La mostrificazione di Meloni in Europa è insieme uno spasso e un guaio
“Trame nere contro la Ue” è un titolo impegnativo. Riferito dalla prima di “Repubblica” alla candidatura italiana a Bruxelles di Raffaele Fitto, bonaria figura di democristiano efficiente nel ruolo di ministro delegato al piano dei fondi europei, è un titolo delirante. Si può capire che la famiglia Stellantis abbia qualche risentimento per il trattamento gelido riservatole dal governo Meloni. Si può capire che il nostro caro Maurizio Molinari, con quello che succede nel suo e nostro mondo, lasci ad altri la politica nazionale. E che questi altri vogliano incardinarsi nella tradizione del giornale: Craxi nemico della democrazia, Berlinguer ti voglio bene, Di Pietro araldo della legalità, Berlusconi “cavaliere nero”, Fini eroe della resistenza liberale e altre scemenze. Ma “trame nere” gridato a proposito degli incontri preparatori di Giorgia Meloni per la formazione del nuovo assetto di guida della Commissione europea rischia il ridicolo nonché l’irrilevanza professionale. Errori e iperboli buffe sono correnti nel giornalismo, compreso il nostro, se vogliamo, e ora con i ballottaggi, buon risultato di riequilibrio anche psicologico, ci si deve aspettare un “Bandiera rossa sulle città italiane”. Repubblica non può e non deve deluderci.
Certo che se Meloni, irritata con Macron e Scholz per una certa sbrigatività di centro sinistra nel trattare senza troppo garbo la coalizione di popolari, leghisti e destra nazionale oggi al governo a Roma, dovesse volare a Parigi per abbracciare Marine Le Pen, votare contro la presidente proposta per la Commissione, Ursula von der Leyen, e magari scoprire anche lei un’America di Colombo e Galileo Galilei per trumpeggiare contro Biden e il suo proxy Zelensky, bè, “trame nere” rimarrebbe esagerato, ché la formula in genere si riferisce a Freda o a Concutelli, ma passerebbe in cavalleria. Così è difficile anche solo farla passare come un clamoroso errore di giudizio e professionale. Peggio di un errore, è un tic.
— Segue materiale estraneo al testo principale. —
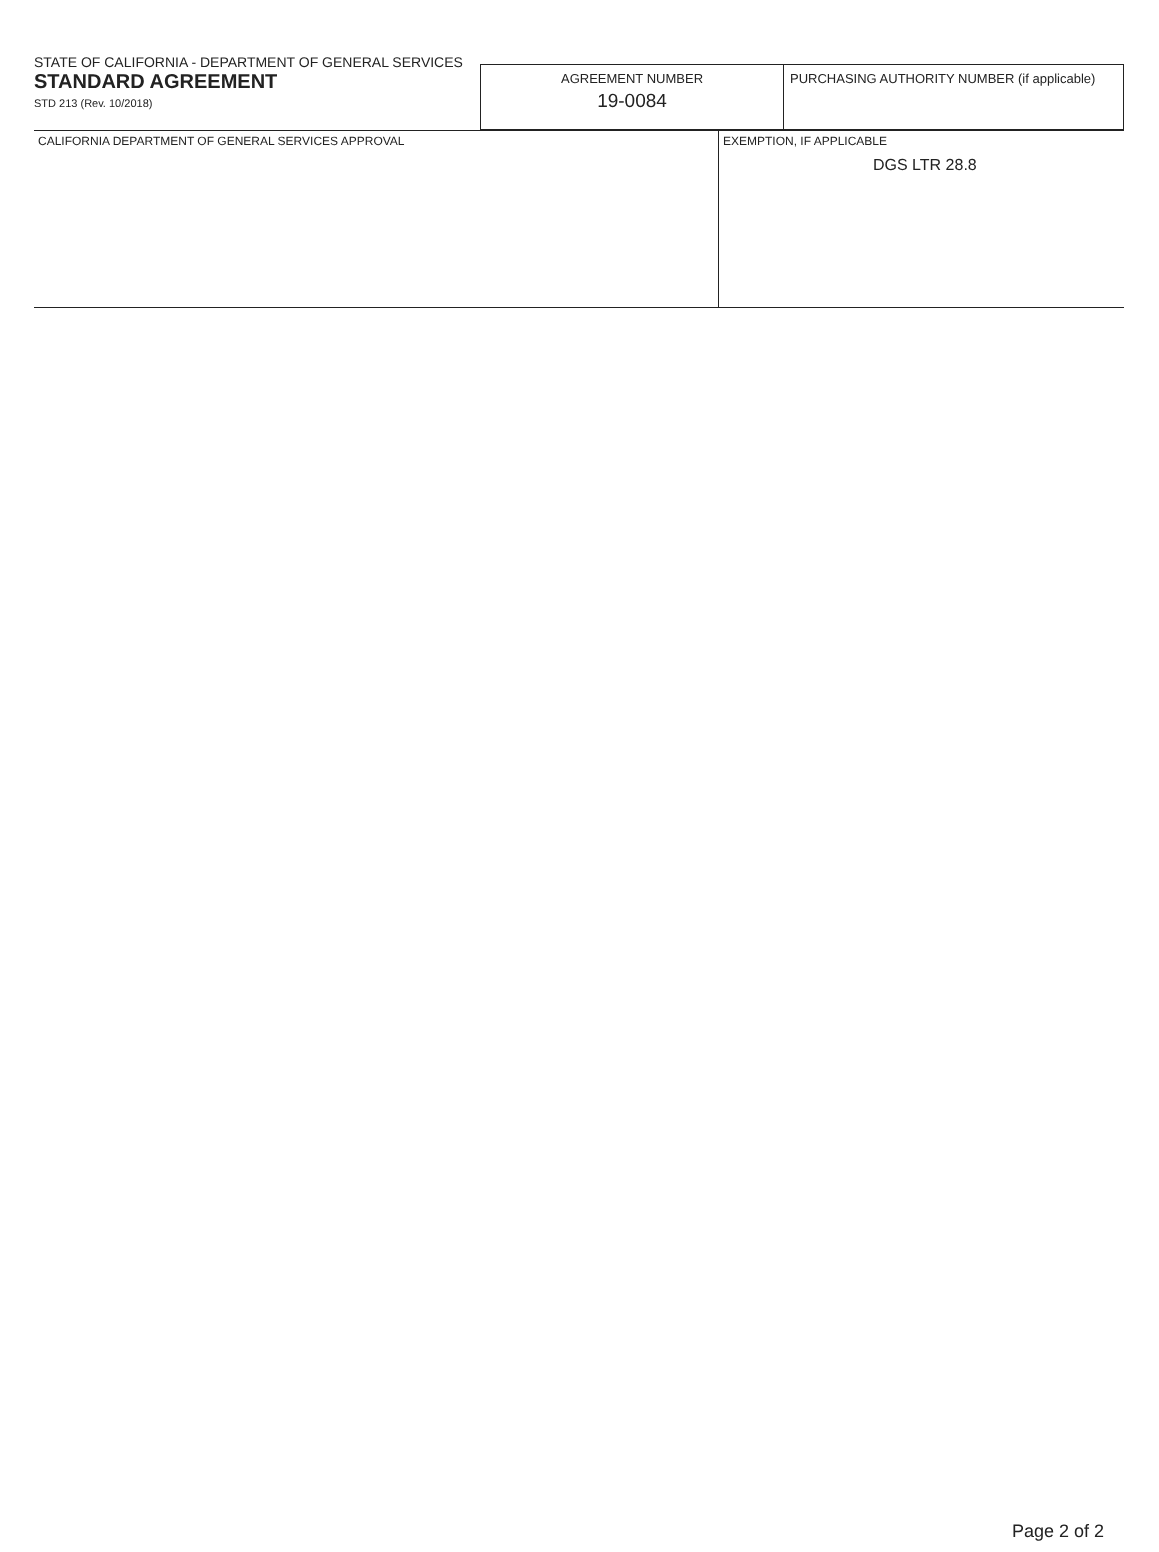STATE OF CALIFORNIA - DEPARTMENT OF GENERAL SERVICES
STANDARD AGREEMENT
STD 213 (Rev. 10/2018)
| AGREEMENT NUMBER 19-0084 | PURCHASING AUTHORITY NUMBER (if applicable) |
| CALIFORNIA DEPARTMENT OF GENERAL SERVICES APPROVAL | EXEMPTION, IF APPLICABLE DGS LTR 28.8 |
Page 2 of 2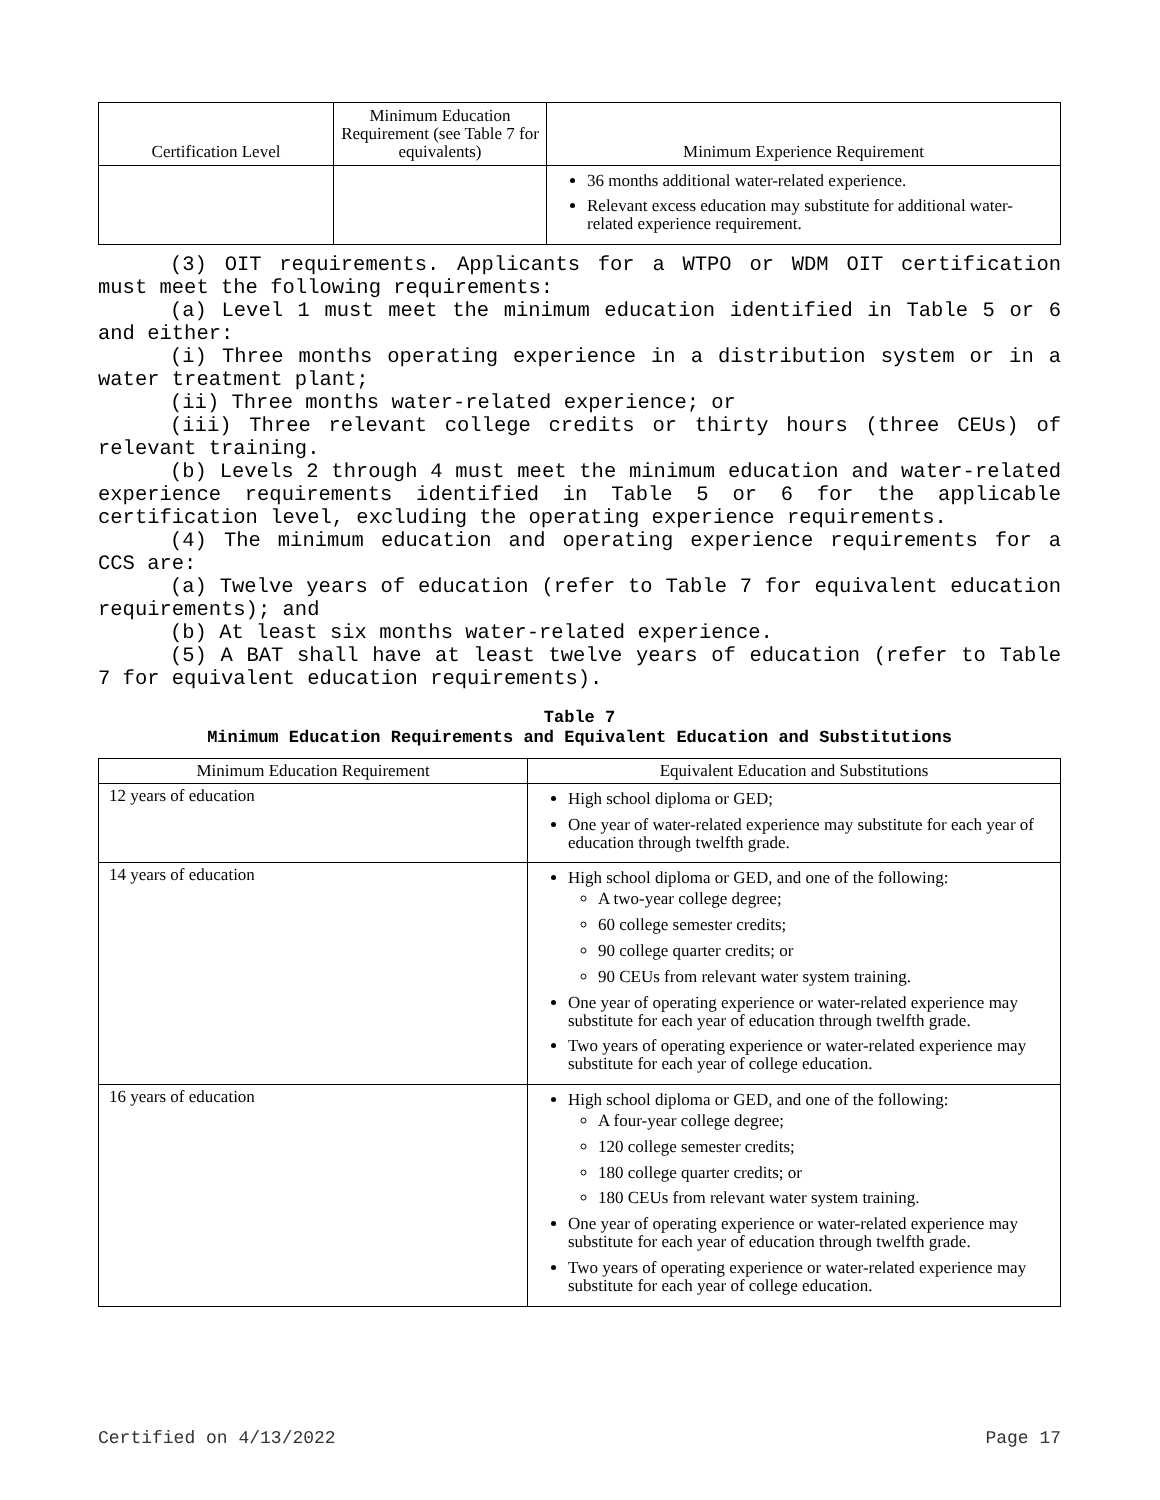| Certification Level | Minimum Education Requirement (see Table 7 for equivalents) | Minimum Experience Requirement |
| --- | --- | --- |
| | | 36 months additional water-related experience. Relevant excess education may substitute for additional water-related experience requirement. |
(3) OIT requirements. Applicants for a WTPO or WDM OIT certification must meet the following requirements:
(a) Level 1 must meet the minimum education identified in Table 5 or 6 and either:
(i) Three months operating experience in a distribution system or in a water treatment plant;
(ii) Three months water-related experience; or
(iii) Three relevant college credits or thirty hours (three CEUs) of relevant training.
(b) Levels 2 through 4 must meet the minimum education and water-related experience requirements identified in Table 5 or 6 for the applicable certification level, excluding the operating experience requirements.
(4) The minimum education and operating experience requirements for a CCS are:
(a) Twelve years of education (refer to Table 7 for equivalent education requirements); and
(b) At least six months water-related experience.
(5) A BAT shall have at least twelve years of education (refer to Table 7 for equivalent education requirements).
Table 7
Minimum Education Requirements and Equivalent Education and Substitutions
| Minimum Education Requirement | Equivalent Education and Substitutions |
| --- | --- |
| 12 years of education | High school diploma or GED; One year of water-related experience may substitute for each year of education through twelfth grade. |
| 14 years of education | High school diploma or GED, and one of the following: A two-year college degree; 60 college semester credits; 90 college quarter credits; or 90 CEUs from relevant water system training. One year of operating experience or water-related experience may substitute for each year of education through twelfth grade. Two years of operating experience or water-related experience may substitute for each year of college education. |
| 16 years of education | High school diploma or GED, and one of the following: A four-year college degree; 120 college semester credits; 180 college quarter credits; or 180 CEUs from relevant water system training. One year of operating experience or water-related experience may substitute for each year of education through twelfth grade. Two years of operating experience or water-related experience may substitute for each year of college education. |
Certified on 4/13/2022 Page 17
“Repubblica” è il giornale dei tic, come il braccio levato di Peter Sellers, lo Stranamore immortale della guerra fredda. Solo che al posto del genio satirico spesso pone la seriosità del pugnetto. Da quasi cinquant’anni accompagna il ceto medio riflessivo, qualunque cosa succeda, sulla strada della pigrizia e talvolta della paranoia, che è poi la via maestra del luogo comune. Politica, cultura, personaggi, gastronomia, moda, moralismi e wokismi generici in ogni campo, il giornale che si piace moltissimo e che scavalca i problemi, i dubbi, le vie traverse dell’intelligenza, conferma sistematicamente non già il pregiudizio, che è anche un modo accettabile di accompagnare la vita e la tradizione, ma l’enfiagione del giudizio. La mostrificazione dell’avversario, “Trame nere contro la Ue”, è il suo genere letterario e giornalistico preferito, come la santificazione del banale e dell’andante che è sempre nell’aria. Con questa tecnica cinica ma non maliziosa ha venduto un sacco di copie, ora qualcuna di meno, ma perso il pelo non ha perso il vizio. Una volta questa sua scarsa autorevolezza divertiva Gianni Agnelli, il capostipite della saga poi Stellantis, ora affligge tutti e rende grottesca la sua filosofia portatile.